Através dela, executando as canções que sabes, farás com que renasça a alegria no coração e no espírito de cada um dos cidadãos da vila de Tristópolis!

Assim deverás proceder, até que a tristeza seja, finalmente, expulsa!

Enquanto estiveres em missão, nada te faltará! Por esta razão, ordena-te o Mestre da Suprema Criação que trabalhes incessantemente, que jamais negues uma canção a um irmão necessitado e que nada cobres dos irmãos que te solicitarem uma canção!”

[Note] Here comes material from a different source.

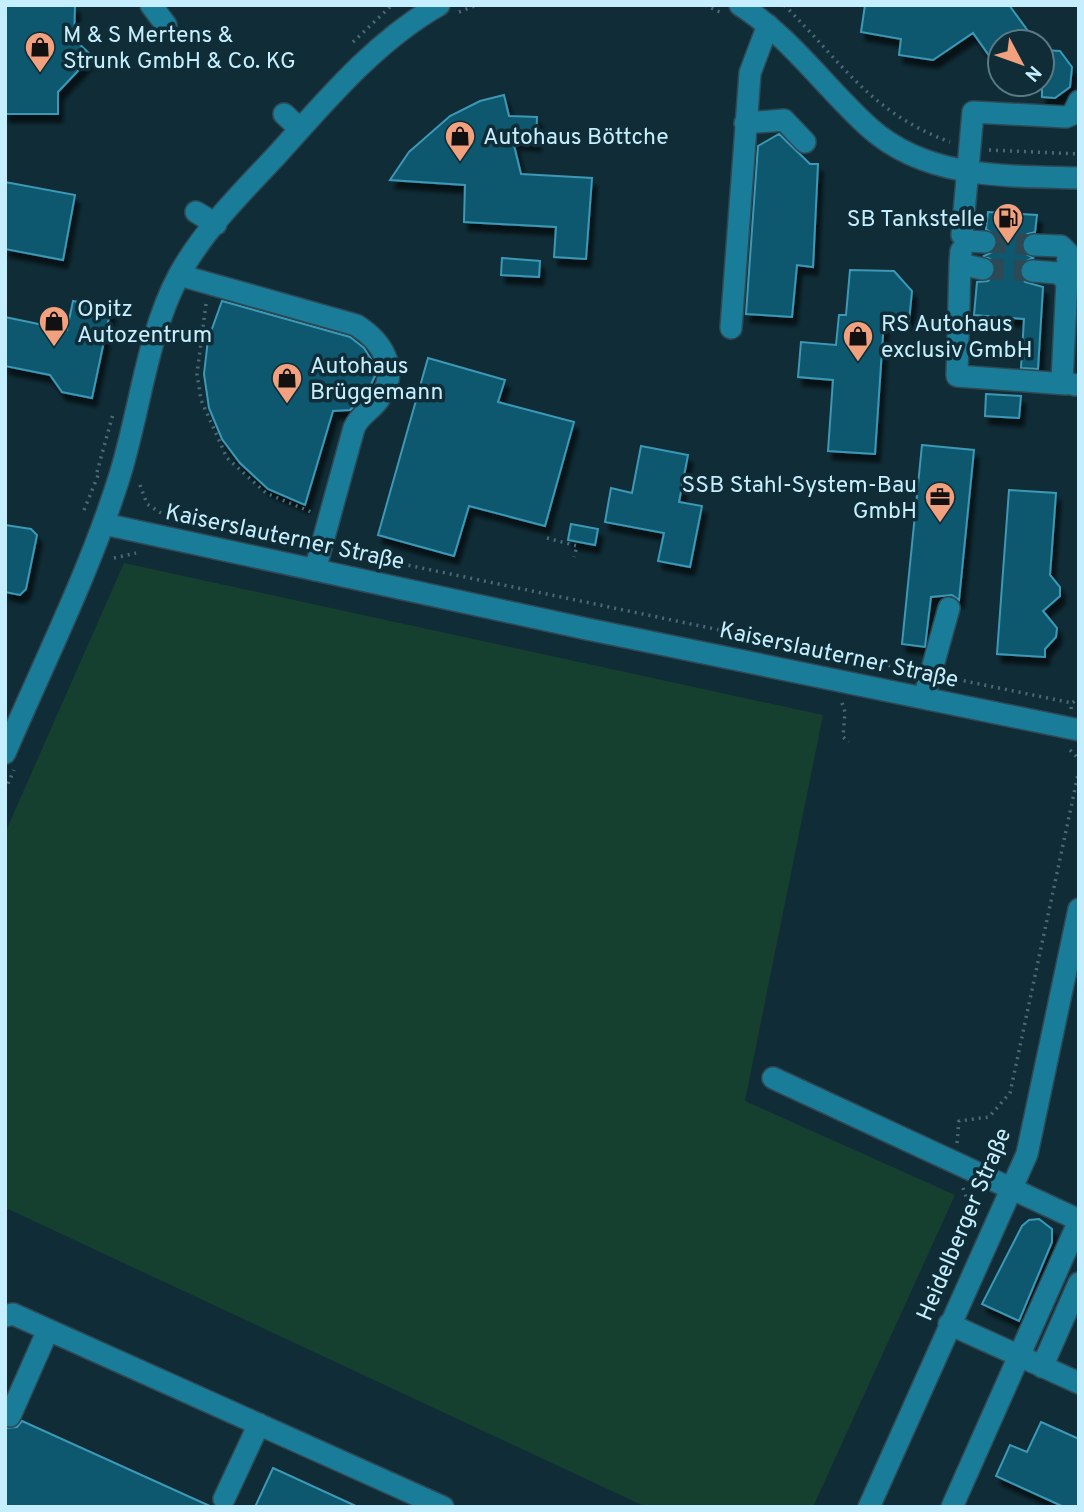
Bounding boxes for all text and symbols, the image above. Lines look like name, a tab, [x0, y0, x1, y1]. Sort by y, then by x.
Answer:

Profundamente extasiado, Lunardo tomou entre as mãos a bela flauta prateada e nela se pôs a tocar algumas notas.

O som do instrumento o agradou profundamente, a ponto de lhe fazer sorrir pela primeira vez em toda a sua vida.

Quis o flautista agradecer o anjo e afirmar-lhe que estava pronto a executar a missão a si proposta. Entretanto, isto não lhe foi possível. Pois, assim como veio, o anjo logo desapareceu no horizonte.

No dia seguinte à incrível aparição do amigo celeste, Lunardo saiu pelas ruas de Tristópolis levando consigo, apenas, a flauta.

O instrumento causava encantadora impressão em todos os moradores da vila, de modo que, cada cidadão que via Lunardo portando a flauta pedia-lhe que nela executasse uma canção.

Seguindo o conselho que lhe dera o anjo, Lunardo atendia com paciência todos os pedidos que lhe eram feitos, independentemente de quem os fizesse.

Bastava que se concluísse a canção para que os olhos de cada solicitante, outrora repletos de tristeza, se enchessem de uma alegria genuína e sempiterna.

Imensamente gratos pelos celestiais efeitos propiciados pelas canções que Lunardo tocava, os habitantes de Tristópolis, sem que o músico lhes cobrasse, saciavam-lhe, sempre que necessário, a fome e a sede. Nada, portanto, faltava a Lunardo, conforme bem previra o anjo.

Mas, houve o dia em que tudo mudou.

Analisando a profunda sensação que sua música provocava naqueles que a ouviam, Lunardo começou a sentir-se importante.

Começou a achar muito pouco tocar de graça para os seus conterrâneos, quando poderia apresentar-se para grandes públicos em renomadas salas de concerto.

Começou a considerar insuficientes as refeições que os pobres cidadãos de Tristópolis amorosamente lhe ofereciam.

Começou a sonhar fama, palácio, carros, banquetes, aplausos, carreira internacional e tudo mais que julgava merecer pelo seu talento.

Pensou em cobrar uma quantia cimbólica por cada canção que executasse.

Começou. Pensou. E apenas isto bastou. Para que a bela flauta prateada, de repente, lhe desaparecesse das mãos.

Lunardo havia concluído a missão. Coisa que ele não tinha percebido.

Todos os moradores da vila de Tristópolis se haviam tornado alegres. Todos, exceto Lunardo, cuja alma fracassou no último instante.